This week saw the publication of two documents which provide indications of the shape of regulation to come:
- Callum McCarthy’s (FSA, Chairman) speech to the Financial Services Skills Council 2nd Annual Conference “Principles-based regulation – what does it mean for the industry?”; and
- Discussion Paper 06/5 - "FSA confirmation of Industry Guidance".
Callum McCarthy in his speech reiterated FSA’s determination to move to a more principles-based regulation. Significantly he introduced the idea that FSA intends to establish a "condition of predictability". This is aimed at alleviating concerns that principles-based regulation could lead to enforcement action against firms based upon a retrospective imposition of standards.
He also emphasized the following, mirroring many of the recent comments made by John Tiner and Dan Waters (FSA Director of Retail) on principles-based regulation :
- There is no prospect of FSA moving to a regime based entirely on principles. This reflects the comments John Tiner made last month in his speech at the APCIMS Annual Conference in Barcelona when discussing the move to a more principles- based regulation in the context of MiFID. He stated that as part of the move towards such regulation FSA is committed to "intelligent copy out" when implementing MiFID i.e. it will copy out the text of the directive adding interpretative guidance only where it is needed to avoid placing unintended additional obligations on firms. However, he acknowledged that while MiFID did contain provisions in some areas (for example risk warnings) which could be described as principle based, it also contained high levels of prescriptive rules (for example monitoring). Moreover, he did not foresee Europe moving to entirely principles-based regulation in the near future.

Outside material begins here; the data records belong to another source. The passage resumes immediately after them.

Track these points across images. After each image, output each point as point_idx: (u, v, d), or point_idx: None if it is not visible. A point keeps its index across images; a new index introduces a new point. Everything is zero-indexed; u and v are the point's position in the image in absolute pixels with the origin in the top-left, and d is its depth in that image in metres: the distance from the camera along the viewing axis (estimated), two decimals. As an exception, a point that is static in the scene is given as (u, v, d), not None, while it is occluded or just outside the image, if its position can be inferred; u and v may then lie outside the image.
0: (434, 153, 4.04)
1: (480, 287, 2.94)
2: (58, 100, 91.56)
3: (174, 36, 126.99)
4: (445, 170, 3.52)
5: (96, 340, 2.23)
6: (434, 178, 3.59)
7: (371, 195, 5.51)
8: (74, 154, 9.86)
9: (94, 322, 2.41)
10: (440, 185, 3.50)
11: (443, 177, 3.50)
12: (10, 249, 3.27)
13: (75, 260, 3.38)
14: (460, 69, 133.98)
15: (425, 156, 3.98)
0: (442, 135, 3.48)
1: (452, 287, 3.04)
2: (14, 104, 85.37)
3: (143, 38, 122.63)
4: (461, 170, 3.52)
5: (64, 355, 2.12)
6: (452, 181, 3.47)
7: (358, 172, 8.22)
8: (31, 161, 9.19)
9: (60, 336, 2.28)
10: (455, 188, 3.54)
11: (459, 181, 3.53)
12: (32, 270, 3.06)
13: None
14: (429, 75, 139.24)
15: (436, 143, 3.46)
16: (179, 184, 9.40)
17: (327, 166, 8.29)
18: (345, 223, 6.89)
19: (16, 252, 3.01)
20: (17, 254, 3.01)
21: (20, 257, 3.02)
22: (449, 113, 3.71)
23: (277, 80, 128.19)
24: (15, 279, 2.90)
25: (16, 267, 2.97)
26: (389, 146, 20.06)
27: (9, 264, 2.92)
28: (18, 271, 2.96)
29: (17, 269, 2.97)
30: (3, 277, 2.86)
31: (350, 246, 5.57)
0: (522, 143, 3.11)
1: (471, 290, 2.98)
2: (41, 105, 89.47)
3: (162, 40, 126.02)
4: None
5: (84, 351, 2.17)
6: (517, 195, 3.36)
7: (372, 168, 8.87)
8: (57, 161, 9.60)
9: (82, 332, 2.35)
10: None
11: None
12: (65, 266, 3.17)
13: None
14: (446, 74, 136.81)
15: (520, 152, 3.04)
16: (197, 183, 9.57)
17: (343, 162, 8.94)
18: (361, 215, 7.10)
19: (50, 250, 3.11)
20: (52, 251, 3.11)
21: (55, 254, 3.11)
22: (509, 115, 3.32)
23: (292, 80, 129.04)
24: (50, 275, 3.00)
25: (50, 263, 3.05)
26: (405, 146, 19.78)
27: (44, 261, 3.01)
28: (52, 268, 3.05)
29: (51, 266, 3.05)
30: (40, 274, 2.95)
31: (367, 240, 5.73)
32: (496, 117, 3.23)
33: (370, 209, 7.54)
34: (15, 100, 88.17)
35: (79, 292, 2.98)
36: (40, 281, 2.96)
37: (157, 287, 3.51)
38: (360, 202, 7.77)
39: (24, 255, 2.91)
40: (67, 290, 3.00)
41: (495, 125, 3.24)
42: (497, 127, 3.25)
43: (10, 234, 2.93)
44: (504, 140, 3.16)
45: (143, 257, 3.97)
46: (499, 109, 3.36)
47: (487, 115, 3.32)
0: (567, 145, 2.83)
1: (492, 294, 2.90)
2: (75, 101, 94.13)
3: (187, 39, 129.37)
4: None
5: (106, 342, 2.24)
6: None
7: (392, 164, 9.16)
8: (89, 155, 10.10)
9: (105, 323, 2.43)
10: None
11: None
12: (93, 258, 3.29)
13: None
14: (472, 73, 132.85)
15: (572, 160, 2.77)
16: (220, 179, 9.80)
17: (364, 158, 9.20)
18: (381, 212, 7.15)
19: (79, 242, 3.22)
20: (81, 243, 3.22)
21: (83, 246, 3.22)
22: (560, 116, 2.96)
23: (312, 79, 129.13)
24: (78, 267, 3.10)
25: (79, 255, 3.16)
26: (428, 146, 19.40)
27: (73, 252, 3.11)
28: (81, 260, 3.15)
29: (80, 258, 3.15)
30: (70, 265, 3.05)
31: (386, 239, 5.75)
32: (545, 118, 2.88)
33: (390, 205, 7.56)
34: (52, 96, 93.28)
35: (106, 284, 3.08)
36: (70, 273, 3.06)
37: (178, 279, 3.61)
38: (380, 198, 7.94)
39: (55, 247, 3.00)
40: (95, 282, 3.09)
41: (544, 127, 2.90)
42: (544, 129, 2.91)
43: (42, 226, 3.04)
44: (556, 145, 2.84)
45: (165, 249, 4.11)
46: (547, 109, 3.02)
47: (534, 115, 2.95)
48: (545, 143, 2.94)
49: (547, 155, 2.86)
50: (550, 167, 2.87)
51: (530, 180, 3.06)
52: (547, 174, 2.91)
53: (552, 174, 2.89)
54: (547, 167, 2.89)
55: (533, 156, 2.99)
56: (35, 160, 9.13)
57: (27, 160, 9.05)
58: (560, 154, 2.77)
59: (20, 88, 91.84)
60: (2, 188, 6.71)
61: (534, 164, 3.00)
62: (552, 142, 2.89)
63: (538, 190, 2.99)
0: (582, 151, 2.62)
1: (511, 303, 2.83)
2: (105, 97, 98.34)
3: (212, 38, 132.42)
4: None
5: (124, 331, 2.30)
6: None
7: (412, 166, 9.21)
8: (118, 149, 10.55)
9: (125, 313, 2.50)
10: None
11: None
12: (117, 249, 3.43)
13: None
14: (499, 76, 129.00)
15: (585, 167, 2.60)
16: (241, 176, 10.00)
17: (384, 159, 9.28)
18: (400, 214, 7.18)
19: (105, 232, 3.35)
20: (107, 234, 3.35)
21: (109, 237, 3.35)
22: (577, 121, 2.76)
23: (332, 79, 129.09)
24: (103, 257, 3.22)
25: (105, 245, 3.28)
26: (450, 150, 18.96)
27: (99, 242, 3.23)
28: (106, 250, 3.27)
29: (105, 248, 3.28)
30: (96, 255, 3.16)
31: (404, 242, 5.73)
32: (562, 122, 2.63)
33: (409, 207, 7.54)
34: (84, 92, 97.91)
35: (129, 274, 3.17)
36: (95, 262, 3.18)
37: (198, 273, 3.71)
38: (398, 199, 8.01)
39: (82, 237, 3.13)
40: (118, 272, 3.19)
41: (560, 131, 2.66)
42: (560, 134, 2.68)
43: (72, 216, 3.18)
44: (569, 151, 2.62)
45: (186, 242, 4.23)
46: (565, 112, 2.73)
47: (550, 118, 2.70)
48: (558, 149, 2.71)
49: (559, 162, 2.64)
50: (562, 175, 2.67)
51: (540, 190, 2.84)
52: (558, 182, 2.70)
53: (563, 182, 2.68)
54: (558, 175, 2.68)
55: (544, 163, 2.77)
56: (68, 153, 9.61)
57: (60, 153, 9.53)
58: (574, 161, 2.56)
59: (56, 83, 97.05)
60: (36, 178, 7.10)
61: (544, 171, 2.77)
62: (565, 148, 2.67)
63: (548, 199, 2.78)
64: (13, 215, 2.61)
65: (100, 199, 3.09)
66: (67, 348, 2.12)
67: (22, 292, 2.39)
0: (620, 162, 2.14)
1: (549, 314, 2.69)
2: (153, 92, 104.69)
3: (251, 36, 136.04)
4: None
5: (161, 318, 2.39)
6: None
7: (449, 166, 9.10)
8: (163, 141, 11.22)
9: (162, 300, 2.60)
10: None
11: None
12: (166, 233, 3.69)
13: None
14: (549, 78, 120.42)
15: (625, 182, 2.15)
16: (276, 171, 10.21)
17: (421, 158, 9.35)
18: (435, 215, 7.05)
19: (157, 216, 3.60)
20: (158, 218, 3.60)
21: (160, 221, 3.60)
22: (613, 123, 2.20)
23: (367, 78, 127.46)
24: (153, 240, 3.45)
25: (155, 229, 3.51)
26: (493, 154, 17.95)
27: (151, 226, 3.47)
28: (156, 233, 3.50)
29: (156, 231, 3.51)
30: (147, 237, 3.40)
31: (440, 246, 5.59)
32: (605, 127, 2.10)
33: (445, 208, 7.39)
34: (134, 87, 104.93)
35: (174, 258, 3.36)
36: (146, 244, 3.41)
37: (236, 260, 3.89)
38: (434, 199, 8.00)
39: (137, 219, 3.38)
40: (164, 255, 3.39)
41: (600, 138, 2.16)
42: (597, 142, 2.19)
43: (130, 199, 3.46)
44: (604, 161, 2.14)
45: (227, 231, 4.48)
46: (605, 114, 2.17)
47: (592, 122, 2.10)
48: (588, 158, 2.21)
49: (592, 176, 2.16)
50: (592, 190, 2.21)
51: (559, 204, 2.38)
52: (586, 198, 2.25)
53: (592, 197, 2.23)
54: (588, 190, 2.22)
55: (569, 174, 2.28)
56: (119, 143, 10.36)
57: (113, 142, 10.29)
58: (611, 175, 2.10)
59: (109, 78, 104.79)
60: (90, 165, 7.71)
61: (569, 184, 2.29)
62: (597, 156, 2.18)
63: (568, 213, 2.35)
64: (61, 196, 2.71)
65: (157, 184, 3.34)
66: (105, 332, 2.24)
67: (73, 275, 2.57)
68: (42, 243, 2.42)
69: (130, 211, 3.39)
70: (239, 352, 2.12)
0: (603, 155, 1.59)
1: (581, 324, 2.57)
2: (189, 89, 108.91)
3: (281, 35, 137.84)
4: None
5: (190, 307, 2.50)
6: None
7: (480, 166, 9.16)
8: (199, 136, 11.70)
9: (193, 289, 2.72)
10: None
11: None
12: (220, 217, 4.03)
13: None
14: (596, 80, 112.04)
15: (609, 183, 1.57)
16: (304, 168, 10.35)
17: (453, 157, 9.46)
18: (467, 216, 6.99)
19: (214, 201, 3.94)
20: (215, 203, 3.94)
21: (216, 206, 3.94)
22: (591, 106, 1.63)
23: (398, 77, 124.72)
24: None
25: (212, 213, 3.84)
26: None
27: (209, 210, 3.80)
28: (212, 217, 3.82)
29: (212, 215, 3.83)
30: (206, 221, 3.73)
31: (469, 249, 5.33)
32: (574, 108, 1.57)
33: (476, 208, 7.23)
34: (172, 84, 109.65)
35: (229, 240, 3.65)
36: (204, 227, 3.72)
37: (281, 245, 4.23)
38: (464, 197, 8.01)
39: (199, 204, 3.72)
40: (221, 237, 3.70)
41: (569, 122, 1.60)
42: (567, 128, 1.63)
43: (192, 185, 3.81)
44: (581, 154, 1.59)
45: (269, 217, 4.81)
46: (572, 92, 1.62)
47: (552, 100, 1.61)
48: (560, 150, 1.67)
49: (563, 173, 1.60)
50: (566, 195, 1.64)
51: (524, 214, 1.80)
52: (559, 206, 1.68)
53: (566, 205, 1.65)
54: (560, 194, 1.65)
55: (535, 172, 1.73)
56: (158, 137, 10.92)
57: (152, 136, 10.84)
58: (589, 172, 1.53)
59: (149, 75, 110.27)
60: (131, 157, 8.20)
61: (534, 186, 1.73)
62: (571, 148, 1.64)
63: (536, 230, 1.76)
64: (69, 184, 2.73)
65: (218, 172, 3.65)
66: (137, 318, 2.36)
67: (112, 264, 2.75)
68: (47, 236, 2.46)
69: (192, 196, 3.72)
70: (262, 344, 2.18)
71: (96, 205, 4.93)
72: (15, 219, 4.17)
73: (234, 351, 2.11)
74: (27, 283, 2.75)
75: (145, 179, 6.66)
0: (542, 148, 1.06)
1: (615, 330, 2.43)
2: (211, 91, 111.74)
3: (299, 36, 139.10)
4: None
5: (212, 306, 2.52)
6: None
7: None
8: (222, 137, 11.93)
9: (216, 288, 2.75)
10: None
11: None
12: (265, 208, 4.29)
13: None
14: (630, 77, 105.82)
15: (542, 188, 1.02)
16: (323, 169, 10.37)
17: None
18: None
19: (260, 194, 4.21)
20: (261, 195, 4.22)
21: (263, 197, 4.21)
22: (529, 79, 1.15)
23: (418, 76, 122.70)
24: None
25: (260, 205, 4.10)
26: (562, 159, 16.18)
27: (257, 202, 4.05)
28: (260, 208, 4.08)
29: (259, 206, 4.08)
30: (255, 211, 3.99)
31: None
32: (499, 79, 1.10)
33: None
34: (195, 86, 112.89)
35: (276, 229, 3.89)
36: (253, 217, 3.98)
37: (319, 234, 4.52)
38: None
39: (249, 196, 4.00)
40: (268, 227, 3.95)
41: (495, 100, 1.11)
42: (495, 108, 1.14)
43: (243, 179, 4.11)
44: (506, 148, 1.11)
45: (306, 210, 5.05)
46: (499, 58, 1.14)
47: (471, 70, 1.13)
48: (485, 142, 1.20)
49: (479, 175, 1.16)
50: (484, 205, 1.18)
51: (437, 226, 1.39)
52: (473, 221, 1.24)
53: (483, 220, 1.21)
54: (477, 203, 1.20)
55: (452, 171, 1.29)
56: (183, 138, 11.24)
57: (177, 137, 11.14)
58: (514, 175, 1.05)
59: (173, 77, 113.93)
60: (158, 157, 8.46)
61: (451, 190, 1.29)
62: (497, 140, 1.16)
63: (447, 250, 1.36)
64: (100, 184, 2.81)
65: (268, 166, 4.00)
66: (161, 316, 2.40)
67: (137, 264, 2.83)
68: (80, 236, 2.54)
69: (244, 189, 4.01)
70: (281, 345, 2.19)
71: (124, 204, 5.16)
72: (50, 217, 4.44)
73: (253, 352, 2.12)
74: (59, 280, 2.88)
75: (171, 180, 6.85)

- FSA will be paying more attention to outcomes rather than the mechanisms for getting there and the responsibility senior management must take in this.
- The basis for enforcement action will change as the focus will be on breach of principles rather than detailed rules.
- FSA has to be prepared to answer firms’ questions on the interpretation of standards and there will be greater contact between FSA and the senior management of the firm.
- The removal of detailed training and competence rules for the wholesale market in November 2007, to coincide with the implementation of MiFID. FSA intend to publish a review of the training and competence rules for the retail market in February 2007.
- The benefits a more principles-based regulation will bring to firms, in particular a reduction in administrative costs.
As part of this move to principles-based regulation FSA has also set out plans to encourage greater use of industry guidance. Discussion Paper 06/5 sets out FSA’s view that, although industry guidance will not replace rules, FSA will not take action against a firm which has complied with certain recognised guidance. FSA intends to recognise industry guidance in three different ways as follows:
- Safe harbour: FSA will create rules in the Handbook to give this industry guidance effect on the FSA and third parties (e.g. consumers);
- Sturdy breakwater: this will prevent FSA from taking action but will not impact on the rights of third parties to do so. This would hold similar status (but not the same e.g. FOS will not be required to consider industry guidance) to FSA’s own guidance; and
- Implicit recognition: this has no legal effect on the FSA or anyone else. The recognition is "implicit in (FSA’s) inaction because the industry has found a solution to address a market failure."
The approach is not without risks to firms:
- Industry guidance does not go through the same statutory process, including consultation and cost benefit analysis, that formal FSA guidance is subject to.
- FSA has stated that firms will only have the comfort of a sturdy breakwater if it is appropriate for them to follow the guidance. It is the responsibility of the firms and their senior management to determine whether a piece of industry guidance is relevant and whether to follow it.
- Where firms are not a member of their industry body, they may not be able to avail of additional advice etc surrounding the guidance.
- Some trade bodies may choose not to provide industry guidance and this might disadvantage markets with low levels of representation.
- The industry guidance must be made publicly and freely available, this may mean a loss of benefits for members of industry bodies.
FSA is looking for feedback to the Discussion Paper by 31 January 2007.
In conclusion, FSA’s move away from "box ticking" regulation, will involve an intensified reliance on senior management in FSA regulated firms. Senior management must now consider every part of the firm's business and product cycle to evaluate whether its processes are compliant with FSA’s principles. This is made an even more difficult task by the recent approach of FSA’s to principles-based regulation which sees an emphasis on campaigns. A good example of this is Treating Customers Fairly. There was no formal consultation on this, instead FSA drip fed information through speeches, website guidance etc. Senior management had to judge what steps their business needed to take based on very loosely expressed requirements from FSA. The question remains of whether FSA will tolerate an inevitable diversity of outcomes resulting from a more principles-based regulation in circumstances where it could previously expect uniformity.